▶ Written exercise
Rewrite the rows below, putting "site" wherever "locality" appears and leaving everything else unchanged.

::: Dataset rows :::

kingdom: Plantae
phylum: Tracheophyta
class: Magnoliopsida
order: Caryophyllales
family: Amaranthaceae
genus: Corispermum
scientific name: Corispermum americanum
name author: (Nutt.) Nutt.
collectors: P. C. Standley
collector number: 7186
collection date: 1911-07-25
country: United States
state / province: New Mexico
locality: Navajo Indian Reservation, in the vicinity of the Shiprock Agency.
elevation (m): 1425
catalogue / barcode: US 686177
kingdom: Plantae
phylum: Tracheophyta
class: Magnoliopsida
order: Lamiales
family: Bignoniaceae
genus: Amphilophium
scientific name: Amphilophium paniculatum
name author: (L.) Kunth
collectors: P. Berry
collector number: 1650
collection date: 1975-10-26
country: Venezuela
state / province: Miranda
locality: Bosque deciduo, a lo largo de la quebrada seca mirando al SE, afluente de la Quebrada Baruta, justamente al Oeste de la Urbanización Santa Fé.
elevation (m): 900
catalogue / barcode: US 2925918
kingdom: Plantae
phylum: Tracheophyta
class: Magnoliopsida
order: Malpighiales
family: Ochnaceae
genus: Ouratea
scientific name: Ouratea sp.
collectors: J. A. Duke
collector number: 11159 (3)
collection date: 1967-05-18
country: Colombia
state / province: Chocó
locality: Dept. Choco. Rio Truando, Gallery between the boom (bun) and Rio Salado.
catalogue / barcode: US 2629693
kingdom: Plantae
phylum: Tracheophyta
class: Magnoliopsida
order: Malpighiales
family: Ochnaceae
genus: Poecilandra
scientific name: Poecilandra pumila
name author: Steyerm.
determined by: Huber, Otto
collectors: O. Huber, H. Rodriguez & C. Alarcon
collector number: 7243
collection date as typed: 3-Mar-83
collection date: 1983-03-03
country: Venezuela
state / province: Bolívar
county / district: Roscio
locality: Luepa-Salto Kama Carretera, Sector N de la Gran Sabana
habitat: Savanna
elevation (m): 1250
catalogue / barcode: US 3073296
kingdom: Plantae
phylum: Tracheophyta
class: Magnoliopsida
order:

:::

▶ Response to this task
kingdom: Plantae
phylum: Tracheophyta
class: Magnoliopsida
order: Caryophyllales
family: Amaranthaceae
genus: Corispermum
scientific name: Corispermum americanum
name author: (Nutt.) Nutt.
collectors: P. C. Standley
collector number: 7186
collection date: 1911-07-25
country: United States
state / province: New Mexico
site: Navajo Indian Reservation, in the vicinity of the Shiprock Agency.
elevation (m): 1425
catalogue / barcode: US 686177
kingdom: Plantae
phylum: Tracheophyta
class: Magnoliopsida
order: Lamiales
family: Bignoniaceae
genus: Amphilophium
scientific name: Amphilophium paniculatum
name author: (L.) Kunth
collectors: P. Berry
collector number: 1650
collection date: 1975-10-26
country: Venezuela
state / province: Miranda
site: Bosque deciduo, a lo largo de la quebrada seca mirando al SE, afluente de la Quebrada Baruta, justamente al Oeste de la Urbanización Santa Fé.
elevation (m): 900
catalogue / barcode: US 2925918
kingdom: Plantae
phylum: Tracheophyta
class: Magnoliopsida
order: Malpighiales
family: Ochnaceae
genus: Ouratea
scientific name: Ouratea sp.
collectors: J. A. Duke
collector number: 11159 (3)
collection date: 1967-05-18
country: Colombia
state / province: Chocó
site: Dept. Choco. Rio Truando, Gallery between the boom (bun) and Rio Salado.
catalogue / barcode: US 2629693
kingdom: Plantae
phylum: Tracheophyta
class: Magnoliopsida
order: Malpighiales
family: Ochnaceae
genus: Poecilandra
scientific name: Poecilandra pumila
name author: Steyerm.
determined by: Huber, Otto
collectors: O. Huber, H. Rodriguez & C. Alarcon
collector number: 7243
collection date as typed: 3-Mar-83
collection date: 1983-03-03
country: Venezuela
state / province: Bolívar
county / district: Roscio
site: Luepa-Salto Kama Carretera, Sector N de la Gran Sabana
habitat: Savanna
elevation (m): 1250
catalogue / barcode: US 3073296
kingdom: Plantae
phylum: Tracheophyta
class: Magnoliopsida
order:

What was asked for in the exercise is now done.